Without her mother or grandmother beside her, she would call home to ask for instructions: "How do you make that pork dish again?", "What’s the step after soaking the mei cai?", "Why did you always fry it twice?"


Over time, the phone calls became notebooks. The notebooks became muscle memory and Aunty Siam — ever precise, ever caring — began tweaking, refining, and reimagining the recipes in her tiny rented kitchen.


She started cooking for herself, then for colleagues, then for friends’ families, and finally for the wider community. From baking pineapple tarts during Chinese New Year, to preparing 坐月子 (postpartum confinement) meals, she slowly built a name for herself — not as a chef, but as the mum everyone wished was theirs.


She’s watched Singapore grow from kampongs to hawker centres to high-rises. And what she never imagined was that, decades later, she'd be standing in front of a camera — sharing her life and food with the nation, through the lens of The Meatmen.
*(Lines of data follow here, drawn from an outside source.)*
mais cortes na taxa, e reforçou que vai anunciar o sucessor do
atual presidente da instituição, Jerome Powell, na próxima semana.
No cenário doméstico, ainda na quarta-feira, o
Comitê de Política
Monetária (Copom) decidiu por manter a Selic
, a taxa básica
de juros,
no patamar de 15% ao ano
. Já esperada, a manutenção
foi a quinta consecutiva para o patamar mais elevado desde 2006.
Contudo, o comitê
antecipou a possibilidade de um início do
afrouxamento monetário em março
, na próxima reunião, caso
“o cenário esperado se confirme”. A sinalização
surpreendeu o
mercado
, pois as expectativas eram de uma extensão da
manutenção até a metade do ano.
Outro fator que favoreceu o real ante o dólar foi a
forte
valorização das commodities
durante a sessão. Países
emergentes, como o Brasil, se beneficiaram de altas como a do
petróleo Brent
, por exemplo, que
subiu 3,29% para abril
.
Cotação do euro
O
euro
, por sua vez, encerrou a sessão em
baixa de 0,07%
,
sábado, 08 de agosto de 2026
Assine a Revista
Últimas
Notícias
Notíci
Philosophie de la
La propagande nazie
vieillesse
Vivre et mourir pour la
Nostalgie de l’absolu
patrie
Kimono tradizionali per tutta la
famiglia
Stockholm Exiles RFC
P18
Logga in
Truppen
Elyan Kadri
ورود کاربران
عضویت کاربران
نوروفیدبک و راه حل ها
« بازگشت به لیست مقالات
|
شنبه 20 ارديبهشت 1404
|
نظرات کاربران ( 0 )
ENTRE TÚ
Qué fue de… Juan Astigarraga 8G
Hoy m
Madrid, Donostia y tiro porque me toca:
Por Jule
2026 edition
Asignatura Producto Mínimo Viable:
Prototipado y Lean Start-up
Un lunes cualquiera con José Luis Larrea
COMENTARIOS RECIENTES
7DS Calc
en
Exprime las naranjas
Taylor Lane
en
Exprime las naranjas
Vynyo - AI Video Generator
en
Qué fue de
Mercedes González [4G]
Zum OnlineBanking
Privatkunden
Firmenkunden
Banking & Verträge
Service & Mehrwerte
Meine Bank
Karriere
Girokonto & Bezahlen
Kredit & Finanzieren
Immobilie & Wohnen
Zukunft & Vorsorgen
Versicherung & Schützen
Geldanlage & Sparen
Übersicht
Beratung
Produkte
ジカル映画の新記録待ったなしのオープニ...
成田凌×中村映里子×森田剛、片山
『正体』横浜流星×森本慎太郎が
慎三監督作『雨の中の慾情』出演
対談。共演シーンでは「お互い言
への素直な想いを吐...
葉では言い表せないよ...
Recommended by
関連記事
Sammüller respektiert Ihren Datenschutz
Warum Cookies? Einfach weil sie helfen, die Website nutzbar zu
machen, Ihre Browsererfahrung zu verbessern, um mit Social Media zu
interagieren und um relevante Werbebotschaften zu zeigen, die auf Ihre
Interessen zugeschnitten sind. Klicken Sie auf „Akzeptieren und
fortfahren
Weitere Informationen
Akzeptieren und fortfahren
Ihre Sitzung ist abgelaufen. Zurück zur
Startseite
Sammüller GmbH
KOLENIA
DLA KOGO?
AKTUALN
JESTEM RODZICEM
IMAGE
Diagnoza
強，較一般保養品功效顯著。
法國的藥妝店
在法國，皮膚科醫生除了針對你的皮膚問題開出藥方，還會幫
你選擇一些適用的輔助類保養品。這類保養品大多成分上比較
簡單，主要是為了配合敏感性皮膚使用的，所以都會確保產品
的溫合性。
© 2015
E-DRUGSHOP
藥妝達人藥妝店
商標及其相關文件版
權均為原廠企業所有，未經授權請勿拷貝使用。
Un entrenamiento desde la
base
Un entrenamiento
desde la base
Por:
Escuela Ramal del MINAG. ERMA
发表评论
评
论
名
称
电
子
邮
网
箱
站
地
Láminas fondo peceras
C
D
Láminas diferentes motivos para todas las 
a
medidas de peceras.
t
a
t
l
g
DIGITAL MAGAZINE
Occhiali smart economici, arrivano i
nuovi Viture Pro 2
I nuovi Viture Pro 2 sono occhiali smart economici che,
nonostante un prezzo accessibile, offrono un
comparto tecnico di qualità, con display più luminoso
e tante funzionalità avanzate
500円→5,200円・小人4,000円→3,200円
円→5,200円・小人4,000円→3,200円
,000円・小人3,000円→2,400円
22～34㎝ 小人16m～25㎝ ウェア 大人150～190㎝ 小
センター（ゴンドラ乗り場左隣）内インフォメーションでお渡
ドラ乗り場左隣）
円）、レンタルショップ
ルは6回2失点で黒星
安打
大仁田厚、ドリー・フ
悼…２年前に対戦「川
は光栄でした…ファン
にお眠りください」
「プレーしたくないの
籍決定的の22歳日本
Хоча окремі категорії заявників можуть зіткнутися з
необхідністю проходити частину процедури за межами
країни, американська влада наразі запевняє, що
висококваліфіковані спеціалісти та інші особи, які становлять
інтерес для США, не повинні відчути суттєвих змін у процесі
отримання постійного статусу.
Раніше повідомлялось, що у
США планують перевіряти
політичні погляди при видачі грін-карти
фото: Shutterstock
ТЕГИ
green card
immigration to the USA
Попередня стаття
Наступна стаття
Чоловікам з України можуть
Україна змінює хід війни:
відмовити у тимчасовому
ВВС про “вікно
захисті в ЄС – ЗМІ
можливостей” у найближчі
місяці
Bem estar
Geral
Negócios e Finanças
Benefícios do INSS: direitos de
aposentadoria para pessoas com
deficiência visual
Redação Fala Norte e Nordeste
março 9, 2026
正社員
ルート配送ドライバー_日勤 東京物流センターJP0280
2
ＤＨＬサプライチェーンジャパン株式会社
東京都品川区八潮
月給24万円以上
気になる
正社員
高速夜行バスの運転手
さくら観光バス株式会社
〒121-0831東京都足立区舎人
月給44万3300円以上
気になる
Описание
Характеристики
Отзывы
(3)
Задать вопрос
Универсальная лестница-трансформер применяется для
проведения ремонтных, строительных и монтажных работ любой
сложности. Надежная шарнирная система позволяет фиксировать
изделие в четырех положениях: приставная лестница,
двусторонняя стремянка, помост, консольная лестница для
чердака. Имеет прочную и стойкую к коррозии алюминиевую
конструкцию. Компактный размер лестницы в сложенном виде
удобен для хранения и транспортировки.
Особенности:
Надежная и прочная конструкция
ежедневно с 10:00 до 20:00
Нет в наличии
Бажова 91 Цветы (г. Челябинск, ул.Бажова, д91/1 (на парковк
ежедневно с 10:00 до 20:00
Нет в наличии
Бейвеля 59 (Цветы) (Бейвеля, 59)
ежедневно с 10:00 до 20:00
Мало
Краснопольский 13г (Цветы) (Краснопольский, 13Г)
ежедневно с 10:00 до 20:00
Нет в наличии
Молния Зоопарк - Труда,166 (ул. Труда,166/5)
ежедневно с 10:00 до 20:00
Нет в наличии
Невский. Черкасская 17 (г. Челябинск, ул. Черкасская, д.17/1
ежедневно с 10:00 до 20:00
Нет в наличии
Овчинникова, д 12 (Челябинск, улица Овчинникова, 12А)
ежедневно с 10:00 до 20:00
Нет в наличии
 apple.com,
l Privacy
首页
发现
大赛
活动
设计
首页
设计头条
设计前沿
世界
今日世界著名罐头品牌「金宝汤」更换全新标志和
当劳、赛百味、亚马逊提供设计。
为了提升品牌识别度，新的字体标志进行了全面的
🍲 The Dish: Braised Pork Belly with Preserved Vegetables (梅菜扣肉)


Aunty Siam chose to share Braised Pork Belly with Preserved Vegetables (梅菜扣肉), not because it was the flashiest, but because it’s authentically Hakka, and unapologetically humble.

  • The preserved mustard greens (梅菜) are rinsed, fermented, washed, and hand-massaged repeatedly to remove bitterness while preserving depth.

  • The pork belly (扣肉) is blanched, flash-fried, and then slow-braised with soy, ginger, and aromatics until fork-tender.


This dish isn’t sweet. It isn’t trendy. It’s salt-forward, earthy, and full-bodied — designed to last long journeys, comfort the hardworking, and bring the family together around a single claypot.


Unlike Kong Bak Bao(扣肉包), which is more commonly sweet-savoury and served in fluffy buns, Braised Pork Belly with Preserved Vegetables (梅菜扣肉) is saltier, earthier, and deeply tied to Hakka heritage. It’s made to last, to comfort, and to remind you where you came from.


🎥 Captured by The Meatmen

In her own gentle voice, Aunty Siam shared stories during the shoot — stories of childhood, of missing home, of trying to cook from memory.She moved slowly, deliberately, the way only someone who’s made a dish 100 times with love would.


We are so grateful to The Meatmen for offering her the chance to share what was once only known to her children and close friends. Now, the world gets to know it too.


🙏 Our Thanks

To every person who watched, shared, or messaged after seeing the video — thank you. Your support reminds us that heritage is worth preserving, and that humble food carries the loudest stories.